Brisa de Inverno - "Paisagem de Inverno" - John Everett - 1829-1926

Brisa de inverno

Brisa de Inverno - "Paisagem de Inverno" - John Everett - 1829-1926
Brisa de Inverno – “Paisagem de Inverno” – John Everett – 1829-1926

Victória Farias

Assim como tudo o que é frio, a brisa de inverno não pretendia ser, e nem sabia que era. Obstinada, aparecia nas manhãs, e, junto ao sol de aspecto gélido, ocupava as preocupações dos trabalhadores matutinos.

Como tudo que não tem peso, era vazia. Às vezes se dispersava, às vezes andava em conjunto consigo mesma. Constantemente inconsciente da sua própria existência, não sabia onde estava, muito menos se estava.

A brisa de inverno sentia quando tinha que aparecer, sempre no meio do ano. Seu trabalho era único: fazer tremer aqueles que madrugavam nas filas em caracol dos pontos de ônibus. Roçava no pescoço dos desavisados; e, às escondidas, transpassava as blusas daqueles que não sabiam exatamente como se portar. Quando animada, ia tão profundo que fazia tremer todos os órgãos internos. Era romântica, não poupava nem o coração.

Como se natural, vinha todos os anos. Não importava o quão juntos e abraçados ficávamos, a brisa de inverno atacava a todos. Logo no final de junho já estava pronta. Quando a última folha caía no asfalto, vinha do norte. Estava preparada. Esse ano iria balançar janelas, levantar saias, desarrumar papéis. Este ano! Este ano. Este ano?

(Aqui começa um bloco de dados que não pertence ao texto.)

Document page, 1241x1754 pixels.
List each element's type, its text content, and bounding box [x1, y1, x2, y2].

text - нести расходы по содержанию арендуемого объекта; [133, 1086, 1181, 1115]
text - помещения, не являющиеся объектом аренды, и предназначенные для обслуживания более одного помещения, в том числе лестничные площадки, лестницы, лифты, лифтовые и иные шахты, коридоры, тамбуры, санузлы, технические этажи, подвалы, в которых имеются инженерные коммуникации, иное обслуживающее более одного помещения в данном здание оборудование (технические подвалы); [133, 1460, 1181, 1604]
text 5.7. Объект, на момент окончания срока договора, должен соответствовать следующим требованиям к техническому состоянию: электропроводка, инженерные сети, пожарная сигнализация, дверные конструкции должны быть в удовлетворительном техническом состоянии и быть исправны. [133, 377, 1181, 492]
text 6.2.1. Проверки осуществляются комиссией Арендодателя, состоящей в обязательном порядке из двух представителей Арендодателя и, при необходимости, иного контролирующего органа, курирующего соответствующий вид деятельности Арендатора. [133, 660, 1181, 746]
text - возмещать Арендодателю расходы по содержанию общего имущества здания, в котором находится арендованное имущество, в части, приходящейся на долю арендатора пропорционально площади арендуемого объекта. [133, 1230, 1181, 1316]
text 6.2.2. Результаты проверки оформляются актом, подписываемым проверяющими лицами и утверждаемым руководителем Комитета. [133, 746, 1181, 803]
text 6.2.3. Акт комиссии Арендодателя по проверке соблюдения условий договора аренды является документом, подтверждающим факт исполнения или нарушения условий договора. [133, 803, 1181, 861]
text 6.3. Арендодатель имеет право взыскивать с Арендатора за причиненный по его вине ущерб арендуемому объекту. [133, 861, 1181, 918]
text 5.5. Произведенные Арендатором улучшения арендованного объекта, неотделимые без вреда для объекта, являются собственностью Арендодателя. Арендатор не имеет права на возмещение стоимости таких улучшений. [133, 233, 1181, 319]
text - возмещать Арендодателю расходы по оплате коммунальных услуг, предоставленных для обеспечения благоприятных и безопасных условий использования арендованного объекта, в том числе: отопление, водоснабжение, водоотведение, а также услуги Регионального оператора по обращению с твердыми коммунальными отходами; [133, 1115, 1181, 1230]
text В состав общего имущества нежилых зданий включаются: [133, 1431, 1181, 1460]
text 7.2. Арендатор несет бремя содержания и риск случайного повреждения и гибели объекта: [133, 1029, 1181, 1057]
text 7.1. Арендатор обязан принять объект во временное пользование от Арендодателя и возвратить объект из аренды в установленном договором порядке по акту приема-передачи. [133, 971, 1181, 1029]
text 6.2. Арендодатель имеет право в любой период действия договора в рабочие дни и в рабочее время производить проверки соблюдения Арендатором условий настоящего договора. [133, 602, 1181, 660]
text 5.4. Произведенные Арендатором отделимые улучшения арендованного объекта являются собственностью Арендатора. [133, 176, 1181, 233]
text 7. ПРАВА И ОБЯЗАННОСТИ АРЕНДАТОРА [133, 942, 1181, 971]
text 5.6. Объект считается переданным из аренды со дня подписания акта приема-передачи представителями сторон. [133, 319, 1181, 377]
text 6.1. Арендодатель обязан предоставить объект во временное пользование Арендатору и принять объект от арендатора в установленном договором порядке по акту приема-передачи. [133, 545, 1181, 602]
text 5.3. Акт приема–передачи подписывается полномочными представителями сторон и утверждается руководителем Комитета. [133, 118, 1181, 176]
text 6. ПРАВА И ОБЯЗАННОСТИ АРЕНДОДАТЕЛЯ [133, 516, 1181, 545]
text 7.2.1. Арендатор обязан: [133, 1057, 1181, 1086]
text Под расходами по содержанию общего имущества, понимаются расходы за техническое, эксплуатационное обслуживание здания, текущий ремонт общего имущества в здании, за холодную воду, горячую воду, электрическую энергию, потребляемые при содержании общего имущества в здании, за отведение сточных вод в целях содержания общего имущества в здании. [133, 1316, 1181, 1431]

Quando chegou, na data e horário combinado, não sabia se estava no lugar certo. De início, viu pouca gente, e os que viu pareciam não se importar com sua presença. Ficou em silêncio, não sabia o motivo, mas mesmo na inconsciência da sua existência, sentia tristeza.

Continuou tentando por alguns dias. Chegava, mas ninguém dava sinais de preocupação. Não houveram comentários. Não havia bocas para reclamações. Não havia bocas. Tentou chegar as noites, muda, sem seu característico bater de janelas. Parecia não existir.

Naquela manhã, olhou para o sol amarelo. Em silêncio, e para o lado oposto, se retirou. No inverno, não havia corações para balançar, nem orelhas para se fazer gelar. Também não haviam abraços para se fazer dissipar. Sendo assim, não havia nada. Cabisbaixa, desistiu. Se pôs, novamente, à norte. Talvez ano que vem. Hoje não. Brisa de inverno, não sei se suporto ser abandonada até por você.